Honestly it was probably due to the mindset "get it done by the deadline" and dealing with the headache of automated deployment.

Ya, but you still failed at documenting!

I could make excuses all day as to why I failed to document this api properly and even if they are valid, it doesn't change the end result.

The developer using the api, didn't have enough information to know if what they provided was correct, which fell back on my lap which caused extra unexpected work for me.

How do we do better next time?

So how do you document an API? Well glad you asked!

There are many way and choices, which I encourage you to feel free to explore those. My answer is not a fact, it's a preference.

I lean heavy on https://swagger.io/

With their OpenApi spec (formerly Swagger Specification) you can design your api exactly how you want it before you ever touch a line of code.
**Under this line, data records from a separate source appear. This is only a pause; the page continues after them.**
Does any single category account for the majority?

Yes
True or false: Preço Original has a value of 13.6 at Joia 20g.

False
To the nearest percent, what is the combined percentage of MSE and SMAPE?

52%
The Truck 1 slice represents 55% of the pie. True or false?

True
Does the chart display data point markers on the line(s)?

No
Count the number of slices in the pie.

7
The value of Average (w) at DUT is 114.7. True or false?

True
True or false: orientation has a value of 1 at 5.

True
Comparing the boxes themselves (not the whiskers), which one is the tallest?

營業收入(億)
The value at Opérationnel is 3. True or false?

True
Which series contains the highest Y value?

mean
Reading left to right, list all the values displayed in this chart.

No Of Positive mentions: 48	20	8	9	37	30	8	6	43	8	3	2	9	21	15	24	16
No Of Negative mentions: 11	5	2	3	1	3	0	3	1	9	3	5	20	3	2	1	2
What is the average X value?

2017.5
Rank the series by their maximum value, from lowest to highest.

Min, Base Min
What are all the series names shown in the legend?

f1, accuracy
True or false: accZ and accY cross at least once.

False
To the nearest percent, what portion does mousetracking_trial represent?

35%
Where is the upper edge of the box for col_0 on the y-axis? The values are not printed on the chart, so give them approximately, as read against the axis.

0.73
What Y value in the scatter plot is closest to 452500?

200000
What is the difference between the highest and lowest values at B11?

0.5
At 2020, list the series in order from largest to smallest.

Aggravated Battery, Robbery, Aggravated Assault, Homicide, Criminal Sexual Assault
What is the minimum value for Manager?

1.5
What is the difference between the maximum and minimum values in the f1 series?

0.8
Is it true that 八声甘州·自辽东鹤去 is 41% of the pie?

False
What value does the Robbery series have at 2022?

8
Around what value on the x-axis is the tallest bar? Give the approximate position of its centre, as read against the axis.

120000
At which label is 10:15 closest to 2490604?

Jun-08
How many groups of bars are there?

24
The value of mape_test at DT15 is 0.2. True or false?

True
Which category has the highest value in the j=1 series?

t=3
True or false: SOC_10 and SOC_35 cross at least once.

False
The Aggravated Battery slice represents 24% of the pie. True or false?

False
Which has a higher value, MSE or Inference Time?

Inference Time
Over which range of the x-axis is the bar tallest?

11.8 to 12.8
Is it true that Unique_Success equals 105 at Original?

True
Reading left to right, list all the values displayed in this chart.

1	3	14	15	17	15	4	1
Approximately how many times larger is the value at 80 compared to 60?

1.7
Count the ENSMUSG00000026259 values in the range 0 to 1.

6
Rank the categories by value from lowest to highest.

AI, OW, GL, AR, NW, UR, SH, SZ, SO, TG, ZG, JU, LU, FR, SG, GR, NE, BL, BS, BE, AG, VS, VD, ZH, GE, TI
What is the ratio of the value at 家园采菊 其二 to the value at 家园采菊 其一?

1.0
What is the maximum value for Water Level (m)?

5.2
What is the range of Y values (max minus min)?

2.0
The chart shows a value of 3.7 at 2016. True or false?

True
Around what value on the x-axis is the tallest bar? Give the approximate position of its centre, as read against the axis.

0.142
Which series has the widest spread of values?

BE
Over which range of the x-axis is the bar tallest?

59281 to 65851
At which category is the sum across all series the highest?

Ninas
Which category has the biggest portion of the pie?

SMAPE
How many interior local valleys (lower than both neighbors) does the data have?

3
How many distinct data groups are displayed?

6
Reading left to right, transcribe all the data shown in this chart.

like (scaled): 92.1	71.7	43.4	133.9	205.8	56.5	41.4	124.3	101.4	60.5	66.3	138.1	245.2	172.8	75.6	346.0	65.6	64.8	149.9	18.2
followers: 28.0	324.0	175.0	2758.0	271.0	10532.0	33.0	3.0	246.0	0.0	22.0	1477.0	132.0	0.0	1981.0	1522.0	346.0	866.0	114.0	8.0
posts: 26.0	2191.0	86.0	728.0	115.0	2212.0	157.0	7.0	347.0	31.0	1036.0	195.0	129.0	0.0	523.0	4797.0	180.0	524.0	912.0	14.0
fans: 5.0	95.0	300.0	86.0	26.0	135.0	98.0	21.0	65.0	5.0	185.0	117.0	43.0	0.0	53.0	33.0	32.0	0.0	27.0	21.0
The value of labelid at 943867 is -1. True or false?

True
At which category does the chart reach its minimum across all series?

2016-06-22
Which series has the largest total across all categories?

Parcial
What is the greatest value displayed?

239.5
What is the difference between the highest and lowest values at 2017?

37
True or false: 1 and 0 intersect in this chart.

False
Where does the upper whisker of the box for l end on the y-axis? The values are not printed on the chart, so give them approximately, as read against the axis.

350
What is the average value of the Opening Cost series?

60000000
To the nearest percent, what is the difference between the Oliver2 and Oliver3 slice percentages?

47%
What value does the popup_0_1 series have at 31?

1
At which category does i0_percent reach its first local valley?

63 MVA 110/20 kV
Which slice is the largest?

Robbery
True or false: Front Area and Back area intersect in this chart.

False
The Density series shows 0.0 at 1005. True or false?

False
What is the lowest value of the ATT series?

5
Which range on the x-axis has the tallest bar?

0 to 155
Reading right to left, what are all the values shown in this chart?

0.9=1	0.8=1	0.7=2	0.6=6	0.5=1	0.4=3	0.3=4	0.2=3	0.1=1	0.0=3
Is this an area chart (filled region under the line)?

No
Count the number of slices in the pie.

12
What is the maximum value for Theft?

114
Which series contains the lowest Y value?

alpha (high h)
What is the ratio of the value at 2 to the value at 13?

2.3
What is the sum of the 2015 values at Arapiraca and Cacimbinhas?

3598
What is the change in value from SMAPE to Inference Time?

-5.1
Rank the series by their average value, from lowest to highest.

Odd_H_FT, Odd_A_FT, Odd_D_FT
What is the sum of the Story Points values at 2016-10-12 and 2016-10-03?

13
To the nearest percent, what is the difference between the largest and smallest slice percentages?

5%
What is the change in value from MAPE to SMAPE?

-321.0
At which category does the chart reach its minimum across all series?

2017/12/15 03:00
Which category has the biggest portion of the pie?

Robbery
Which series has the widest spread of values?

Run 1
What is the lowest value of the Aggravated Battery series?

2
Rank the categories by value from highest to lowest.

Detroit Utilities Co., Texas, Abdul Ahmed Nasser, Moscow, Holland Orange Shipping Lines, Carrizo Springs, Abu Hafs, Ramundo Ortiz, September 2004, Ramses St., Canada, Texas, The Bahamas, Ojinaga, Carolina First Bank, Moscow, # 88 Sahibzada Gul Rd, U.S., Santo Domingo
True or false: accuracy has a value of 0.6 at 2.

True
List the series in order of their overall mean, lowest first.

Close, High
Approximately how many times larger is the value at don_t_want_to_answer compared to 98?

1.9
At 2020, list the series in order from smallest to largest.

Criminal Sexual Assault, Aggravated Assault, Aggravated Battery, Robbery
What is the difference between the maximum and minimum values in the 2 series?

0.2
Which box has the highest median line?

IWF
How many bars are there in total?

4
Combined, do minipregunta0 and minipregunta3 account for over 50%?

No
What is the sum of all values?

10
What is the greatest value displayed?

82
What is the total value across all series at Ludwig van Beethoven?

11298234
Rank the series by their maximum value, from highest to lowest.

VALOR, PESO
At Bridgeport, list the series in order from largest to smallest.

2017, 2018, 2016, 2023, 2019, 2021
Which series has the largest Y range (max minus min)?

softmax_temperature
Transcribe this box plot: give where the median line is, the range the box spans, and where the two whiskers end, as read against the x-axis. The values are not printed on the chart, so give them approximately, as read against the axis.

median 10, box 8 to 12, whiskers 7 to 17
The benefits you will gain from this, is that you can have a single document of truth for not just developers but also your frontend devs. That is just one very important benefit, but there are more!

There are many tools that will take the spec and give you additional functionalities. See a few below.

  • generate interactive docs such as Swagger UI, see Swagger UI demo
  • generate your server stubs and client libraries (check out Swagger Codegen)
  • Test your live endpoints against the spec, using libraries like Dredd

If you want full list, you can find them at OpenAPI.tools

That is great, but is there a quick start?

  • Go to OpenApi spec v2 and learn the spec. ~Note~: there is v3 but not everything supports is yet (it's cool to use it, just be mindful)
  • Write your first spec
  • Setup Swagger UI and connect your new spec
  • Pat yourself on the back for learning something new
  • Explore, learn more and improve
  • Come back and teach me something you learned!